=== What is needed ===
Nothing but the data below, returned exactly, should appear in the answer.

::: Data block

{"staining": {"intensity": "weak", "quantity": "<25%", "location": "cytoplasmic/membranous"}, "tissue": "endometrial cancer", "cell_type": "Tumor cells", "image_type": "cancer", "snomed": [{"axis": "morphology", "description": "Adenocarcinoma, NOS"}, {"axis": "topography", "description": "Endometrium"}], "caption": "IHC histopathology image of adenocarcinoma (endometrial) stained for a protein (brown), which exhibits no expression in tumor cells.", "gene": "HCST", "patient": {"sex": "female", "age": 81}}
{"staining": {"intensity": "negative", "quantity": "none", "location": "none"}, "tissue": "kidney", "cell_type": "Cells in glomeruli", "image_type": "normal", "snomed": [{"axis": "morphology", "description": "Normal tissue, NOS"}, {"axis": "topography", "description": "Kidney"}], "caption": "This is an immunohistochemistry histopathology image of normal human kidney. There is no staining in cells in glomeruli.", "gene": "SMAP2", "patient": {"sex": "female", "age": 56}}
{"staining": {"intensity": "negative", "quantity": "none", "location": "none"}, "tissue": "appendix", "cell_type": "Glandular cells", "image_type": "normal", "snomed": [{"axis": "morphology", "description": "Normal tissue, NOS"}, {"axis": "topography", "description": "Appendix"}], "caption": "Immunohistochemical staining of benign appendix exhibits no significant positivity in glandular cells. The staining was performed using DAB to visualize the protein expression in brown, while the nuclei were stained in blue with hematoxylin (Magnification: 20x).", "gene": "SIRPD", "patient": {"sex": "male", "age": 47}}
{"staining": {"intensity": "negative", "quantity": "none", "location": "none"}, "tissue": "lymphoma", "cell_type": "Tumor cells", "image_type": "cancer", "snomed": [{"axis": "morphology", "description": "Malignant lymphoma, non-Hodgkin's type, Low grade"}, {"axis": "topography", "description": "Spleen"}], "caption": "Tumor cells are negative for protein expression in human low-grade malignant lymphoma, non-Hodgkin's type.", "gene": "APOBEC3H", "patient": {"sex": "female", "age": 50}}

::::::

=== Written reply ===
{"staining": {"intensity": "weak", "quantity": "<25%", "location": "cytoplasmic/membranous"}, "tissue": "endometrial cancer", "cell_type": "Tumor cells", "image_type": "cancer", "snomed": [{"axis": "morphology", "description": "Adenocarcinoma, NOS"}, {"axis": "topography", "description": "Endometrium"}], "caption": "IHC histopathology image of adenocarcinoma (endometrial) stained for a protein (brown), which exhibits no expression in tumor cells.", "gene": "HCST", "patient": {"sex": "female", "age": 81}}
{"staining": {"intensity": "negative", "quantity": "none", "location": "none"}, "tissue": "kidney", "cell_type": "Cells in glomeruli", "image_type": "normal", "snomed": [{"axis": "morphology", "description": "Normal tissue, NOS"}, {"axis": "topography", "description": "Kidney"}], "caption": "This is an immunohistochemistry histopathology image of normal human kidney. There is no staining in cells in glomeruli.", "gene": "SMAP2", "patient": {"sex": "female", "age": 56}}
{"staining": {"intensity": "negative", "quantity": "none", "location": "none"}, "tissue": "appendix", "cell_type": "Glandular cells", "image_type": "normal", "snomed": [{"axis": "morphology", "description": "Normal tissue, NOS"}, {"axis": "topography", "description": "Appendix"}], "caption": "Immunohistochemical staining of benign appendix exhibits no significant positivity in glandular cells. The staining was performed using DAB to visualize the protein expression in brown, while the nuclei were stained in blue with hematoxylin (Magnification: 20x).", "gene": "SIRPD", "patient": {"sex": "male", "age": 47}}
{"staining": {"intensity": "negative", "quantity": "none", "location": "none"}, "tissue": "lymphoma", "cell_type": "Tumor cells", "image_type": "cancer", "snomed": [{"axis": "morphology", "description": "Malignant lymphoma, non-Hodgkin's type, Low grade"}, {"axis": "topography", "description": "Spleen"}], "caption": "Tumor cells are negative for protein expression in human low-grade malignant lymphoma, non-Hodgkin's type.", "gene": "APOBEC3H", "patient": {"sex": "female", "age": 50}}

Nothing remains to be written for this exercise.